Sunday, March 3, 2013


Making this meal came at the will of sheer determination. Last week, I’ve become highly allergic to something in my house that’s not affecting anyone else but me. (It might be dust mites or this cat, but who really knows? I do know it’s driving me crazy.) But because my desire for an awesome meal far surpasses my desire for personal comfort, it was not a difficult decision to make at all.

Now, the bread recipe I chose was anise bread, something I’ve been waiting for for almost two weeks. Anise tastes/smells a little like licorice and is the flavoring in some kinds of root beer, as well as one of my husband’s favorites: Jägermeister. It’s also found in absinthe as well as other alcoholic drinks. Anise has some other health benefits as well, such as helping with menstrual cramps and combatting flatulence. The essential oil has been used as an insecticide against head-lice and mites (which I may try to come up with some kind of concoction out of utter desperation.) And I just really had to laugh at the Latin scientific name of anise: pimpinella anisum (ok, I’ll stop acting like I’m 16.)  The anise bread starts out with a sponge: a mix of yeast, sugar, and water, and a cup of flour, then let it rest to rise. You add this to the dough and then let it rest some more. After dividing it into six pieces, it’s brushed with an egg yolk and rests a little more before baking it in the oven. When it came out, it was so delicious, with only a hint of anise taste. Definitely pairs well with a meal.  

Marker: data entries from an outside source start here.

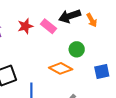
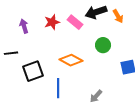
orange diamond: (61, 68) -> (71, 60), moved

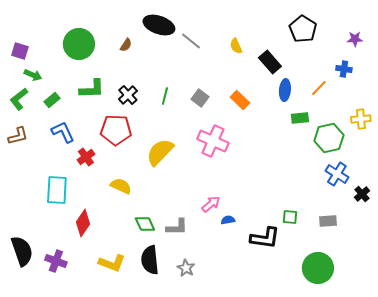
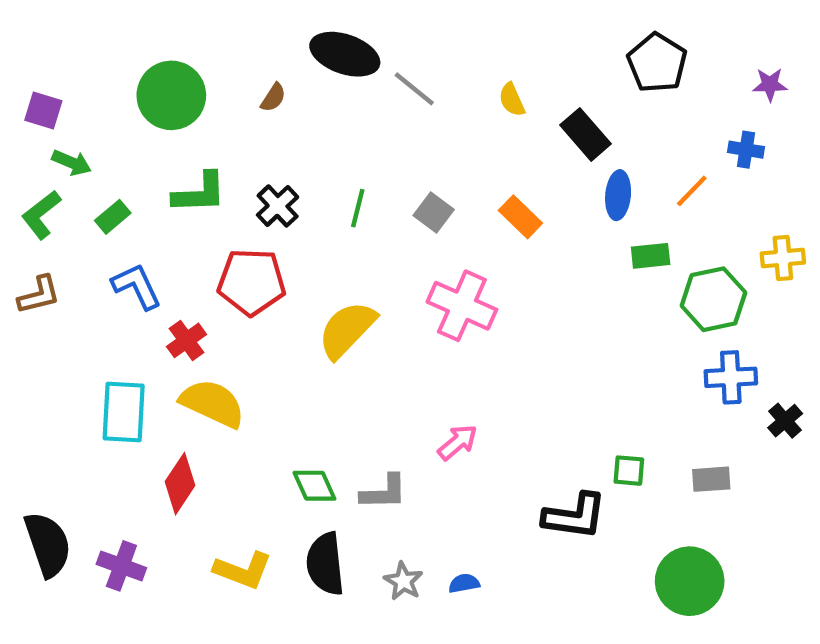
blue cross: (337, 174) -> (731, 377), turned -35
yellow semicircle: (121, 186) -> (213, 403), moved, size x1.4
blue semicircle: (228, 220) -> (464, 583), moved

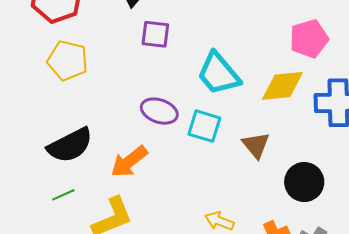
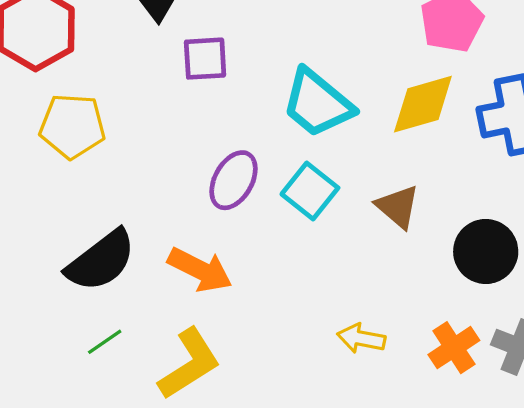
purple ellipse: (159, 111) -> (233, 180), turned -69
cyan square: (204, 126) -> (310, 191), turned 32
orange arrow: (129, 162) -> (200, 270), turned -105

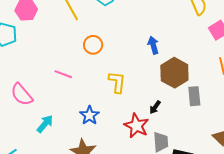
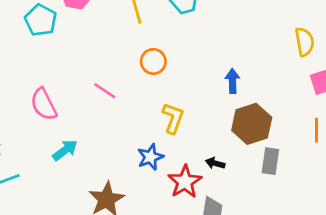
black arrow: (155, 107) -> (215, 163), turned 56
blue star: (89, 115) -> (150, 157), moved

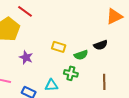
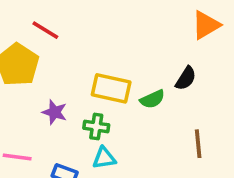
black semicircle: (101, 45) -> (186, 78), turned -32
yellow rectangle: (59, 47) -> (111, 88), size x1.5
green cross: (71, 73) -> (96, 127), moved

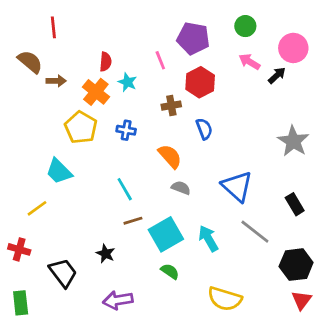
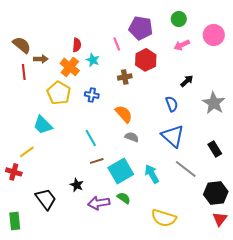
red line: (53, 27) -> (24, 72), moved
pink arrow: (249, 62) -> (182, 45), turned -56
black arrow: (277, 75) -> (187, 81), moved
blue semicircle: (204, 129) -> (172, 104), moved
red cross: (19, 249) -> (14, 172), moved
purple arrow: (118, 300) -> (99, 203), moved

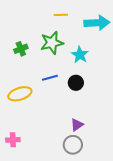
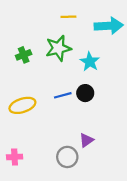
blue line: (50, 78) -> (63, 95), moved
gray circle: (73, 145) -> (67, 157), moved

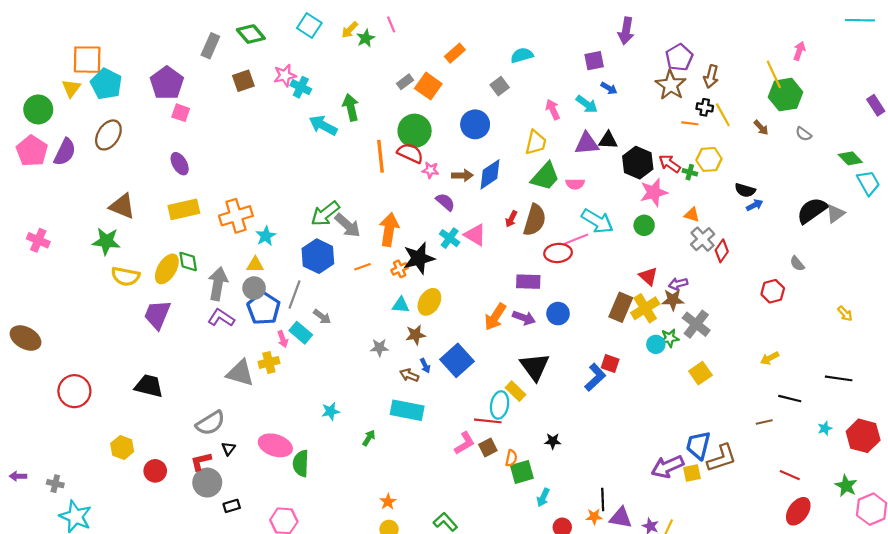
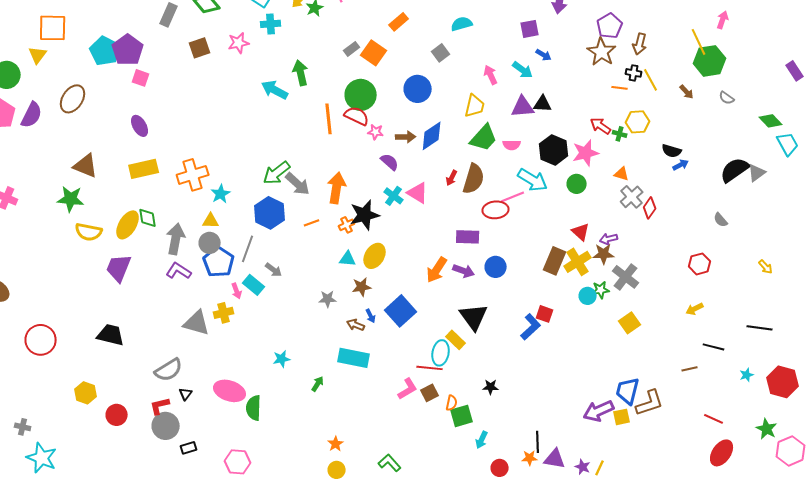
cyan pentagon: (106, 84) -> (105, 51), moved
cyan cross: (301, 87) -> (271, 24), moved, turned -30
black hexagon: (638, 163) -> (554, 150), moved
red hexagon: (773, 291) -> (700, 264), moved

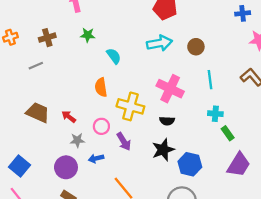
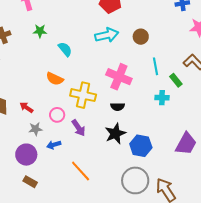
orange semicircle: (101, 87) -> (55, 79), turned -54
green rectangle: (228, 133) -> (176, 80), moved

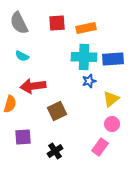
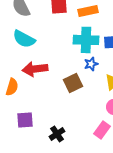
cyan semicircle: (22, 56) -> (24, 39), size x1.6
brown square: (57, 111) -> (73, 83), moved

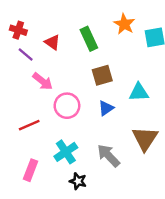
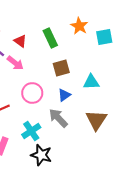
pink arrow: (43, 81) -> (15, 63), moved
gray arrow: (108, 156) -> (58, 118), moved
black star: (78, 181) -> (41, 155), size x1.5

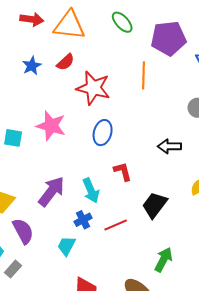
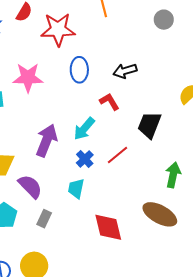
black arrow: (169, 146) -> (125, 71), moved
cyan arrow: (91, 191) -> (84, 129), turned 80
gray rectangle: (13, 269) -> (44, 219), moved

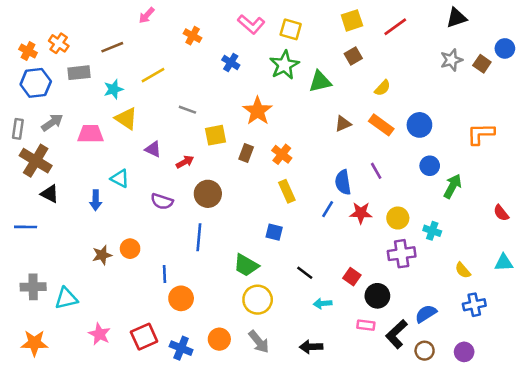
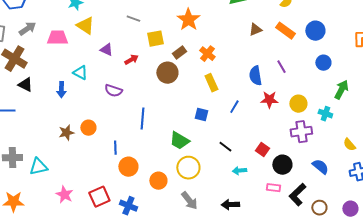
brown rectangle: (246, 153) -> (179, 53), turned 32
green arrow: (453, 186) -> (341, 90), moved
brown circle: (208, 194) -> (167, 73), moved
blue line: (328, 209) -> (234, 107), moved
blue semicircle: (426, 314) -> (320, 167), moved, turned 72
orange circle: (219, 339) -> (158, 181), moved

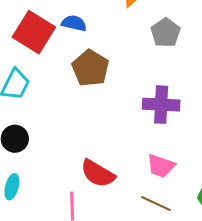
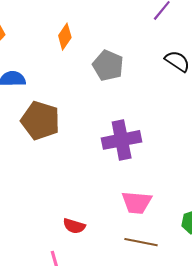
red semicircle: (98, 173) -> (74, 226), size x0.6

I know what my breakfast is tomorrow. 
The main dish I chose was called “Grilled Tuna with Herbed Aioli” which I neither used tuna, nor did I grill it. I chose salmon steaks, and I baked them. But I did make the herbed aioli, which is a mix of mayonnaise (I always choose Miracle Whip – real mayonnaise is disgusting, a debate my sister and I have had since we were in high school) and red wine vinegar (which I used white wine vinegar), fresh basil, fresh thyme, dried tarragon (a first for me!), olive oil, and minced garlic. All of the ingredients sans the mayo are drizzled on it prior to baking/grilling, and the aioli tops the fish before serving.

Not the most attractive picture, but my stomach had  a different opinion. This is minus the aioli.
To go with it, I made ibiharage. It’s a rather simple side dish full of flavor. I started with sautéing minced garlic and onions and then adding a can of navy beans. I seasoned it with a little bit of salt, pepper, and some chili powder. And just to add a little bit of heat, I threw in a small bit of Jamaican jerk spice. It was so good; if my mom had made this when I was a kid, perhaps I would’ve liked navy beans more.

Navy beans. Maybe I can give this recipe to my mom. 
The meal was really good, in my opinion. The herbed aioli was something of a bother to my 4-year old son. I think the point is to introduce new flavors and flavor combinations to them. You never know what might become your next favorite. (I know the anise bread is mine.) And, with this, I’ve finally come to the last of the B countries. A little bittersweet – there were a lot of good meals from countries that start with B, and a lot of new favorite meals, and some I just archived.  And you know what? I bet there’s a sequel for the countries that start with C.

The final product. It didn't make my allergy to whatever-it-is go away, but at least I'm full.